10 August 2006

Package tracking drama


My copy of the new Oxford translation of Mallarmé was scanned in Cincinnati today. The Gashouse Gang is also in town, but Pujols, Ducky Medwick, and Rolen (one of the best-read ballplayers) better keep their hands off it - I know how they like to trade uniforms with postal workers and loiter around the warehouses, especially Pepper Martin. They can read my Dover Tolstoy that I got to get up to the free shipping threshold.

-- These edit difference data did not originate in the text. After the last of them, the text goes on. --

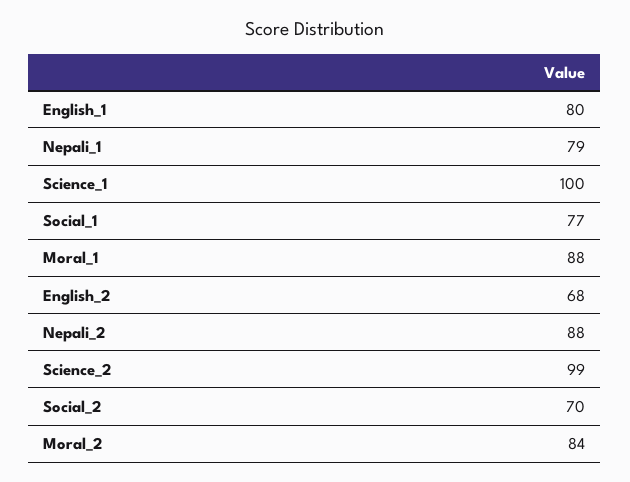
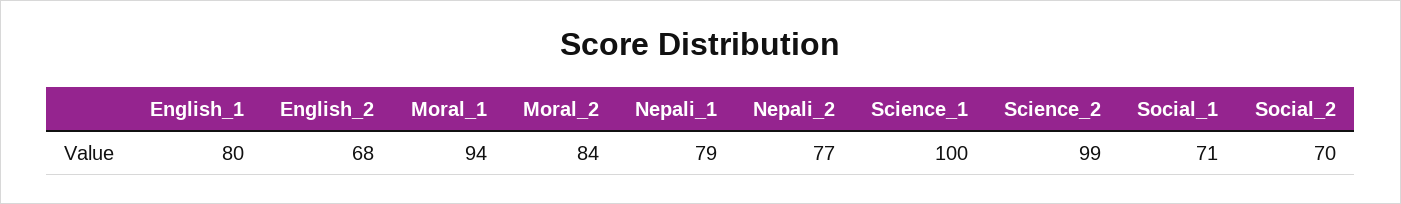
Social_1: 77 -> 71
Moral_1: 88 -> 94
Nepali_2: 88 -> 77

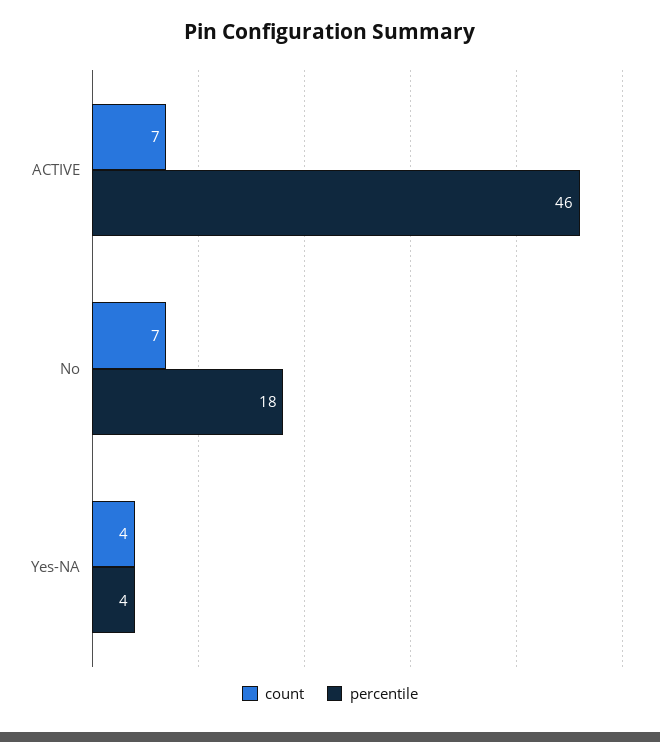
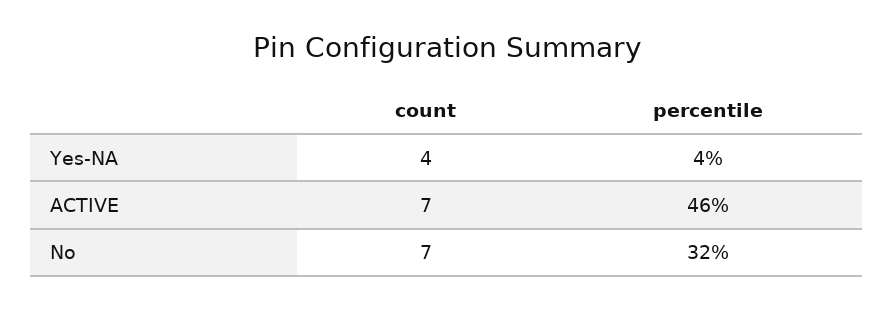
percentile, No: 18 -> 32

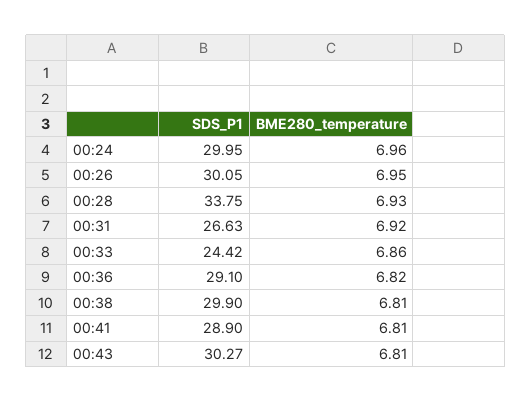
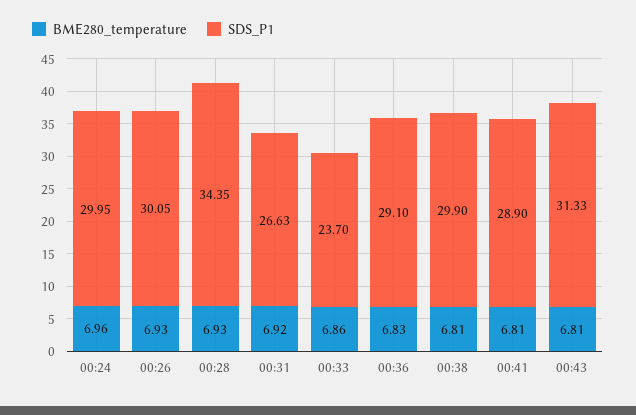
BME280_temperature, 00:26: 6.95 -> 6.93
SDS_P1, 00:28: 33.75 -> 34.35
SDS_P1, 00:33: 24.42 -> 23.7
BME280_temperature, 00:36: 6.82 -> 6.83
SDS_P1, 00:43: 30.27 -> 31.33

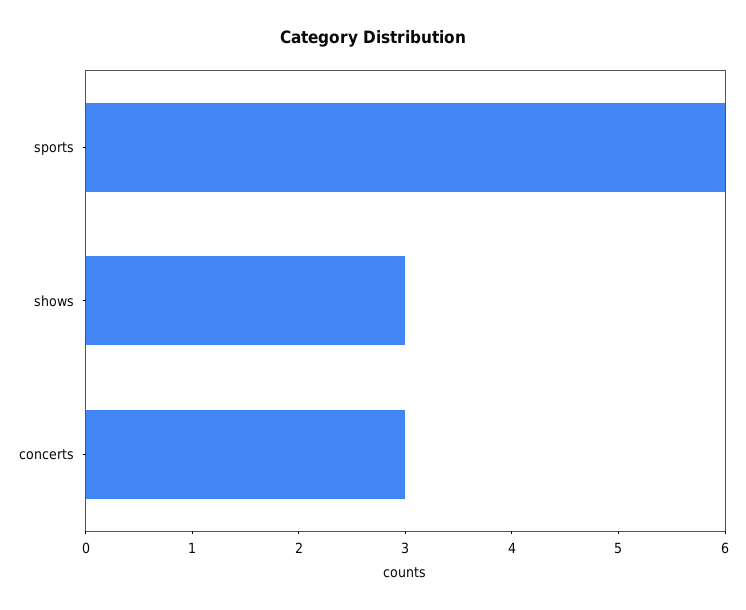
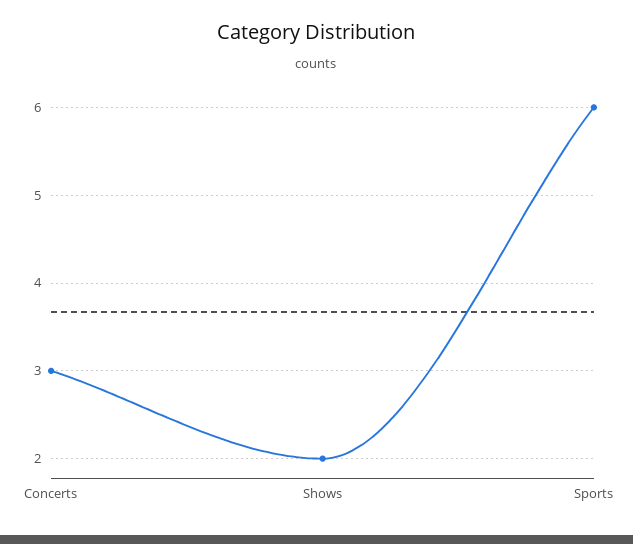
shows: 3 -> 2

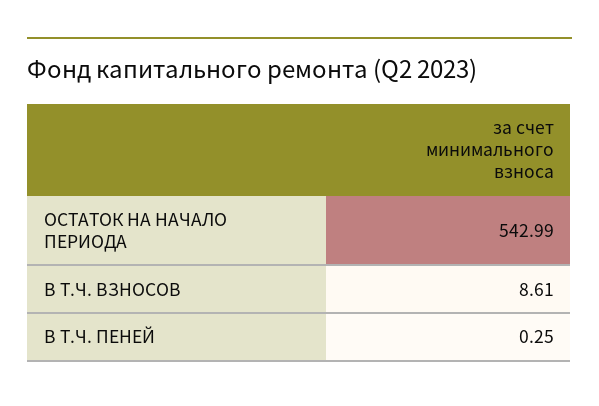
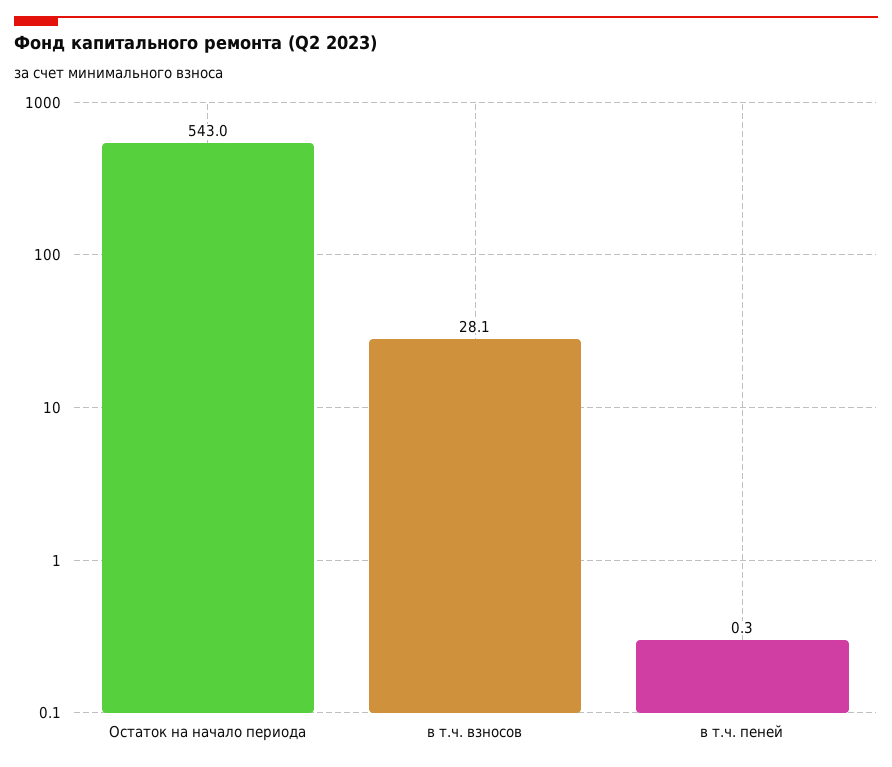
В Т.Ч. ВЗНОСОВ: 8.61 -> 28.1

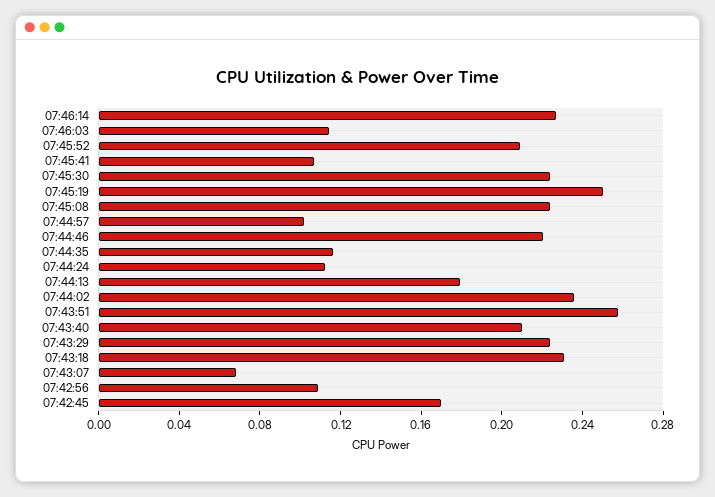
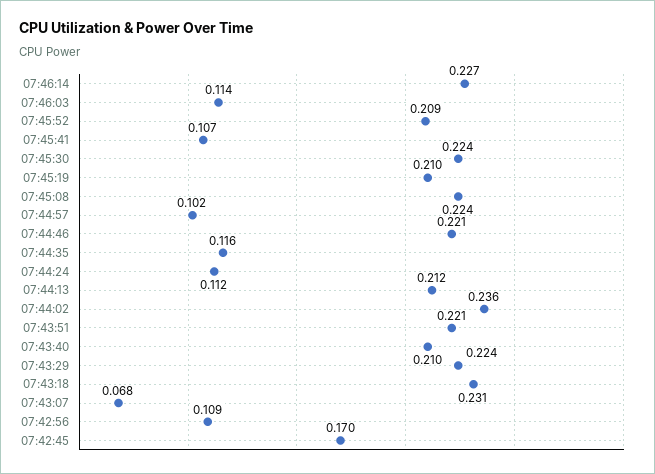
07:45:19: 0.25 -> 0.21
07:44:13: 0.18 -> 0.212
07:43:51: 0.26 -> 0.221

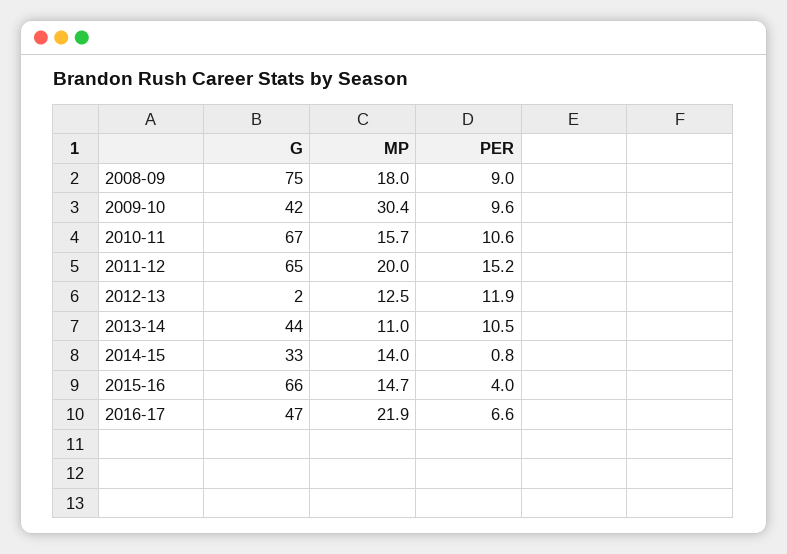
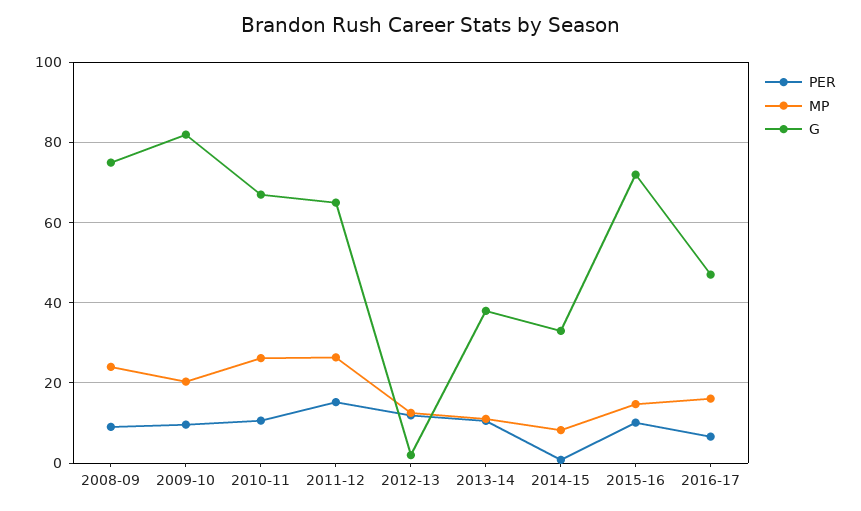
MP, 2008-09: 18 -> 24
G, 2009-10: 42 -> 82
MP, 2009-10: 30.4 -> 20
MP, 2010-11: 15.7 -> 26
MP, 2011-12: 20 -> 26
G, 2013-14: 44 -> 38
MP, 2014-15: 14 -> 8
G, 2015-16: 66 -> 72
PER, 2015-16: 4 -> 10
MP, 2016-17: 21.9 -> 16

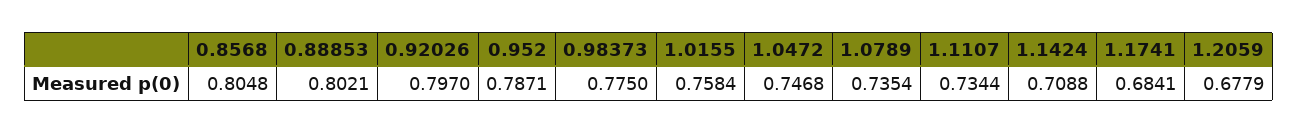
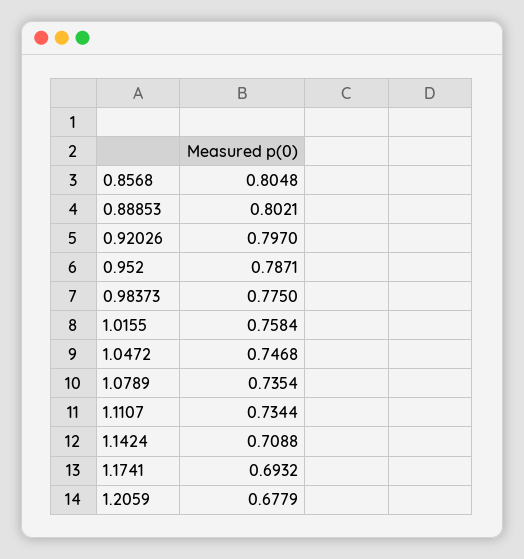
1.1741: 0.6841 -> 0.6932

This translation was in production when I had my dream of ‘A Throw of the Dice Does Not Abolish Chance Starring Erik Estrada’ but I think I would classify that as either an unwarranted anxiety dream or a review of the Weinfield versions that I never got. In other words, I’m giving this thing a chance. My MacIntyre Selected is currently AWOL which is not an acceptable arrangement.

When that baby comes some commentary on rhythm and form is sure to ensue.

6 comments:

david raphael israel said...

ah, the MacIntyre Selected is the book I had some years back, and really liked. Darn if that guy (MacIntyre) isn't good -- ditto for his Rilke. (no idea now where the book has gone, maybe this is a collective experience). Your book wait nudges me to essay a pleasantry on the theme (merely imagined in the instance)

Mallarmé's finally en route
was s'posed to be here by ten!
when I open the package I shout
all I find within is rien!

But one trusts (sports professionals notwithstanding) your tome will fare more safely.

Ian Keenan said...

Thanks for your reassurance amid the heightening of Mallarmé Edition Anxiety. The MacIntyre translations were always what I thought Mallarmé to be and never really had much to compare them to. The sudden disappearances can be attributed either to Ducky Medwick or the aliens.

shanna said...

been meaning to write you to THANK YOU for the etiquette books, ian. they are truly terrific. i think i will get some poems out of them. :)

Ian Keenan said...

Departure scan in Philly so OUP comes-a-punting to my doorstep tomorrow.

The other unexplained Mallarméan phenomenon is that the edition of Auster’s Tomb for Anatole translations that arrived a year or so back seems completely unlike what I read in a school library six years ago. It’s me, not the edition, and so this is the sort of poetry I like.

No problem Shanna and thanks for all your books. I really wanted to check out your Guest reading but I couldn’t make it up: tho the Loy reading Sun. was great.. I never thought I would attend a Loy reading much less one where Loy's voice changes every two poems.

kevin.thurston said...

‘A Throw of the Dice Does Not Abolish Chance Starring Erik Estrada’

you done gone flarf?

Ian Keenan said...

Kevin, best to your mother for a speedy recovery.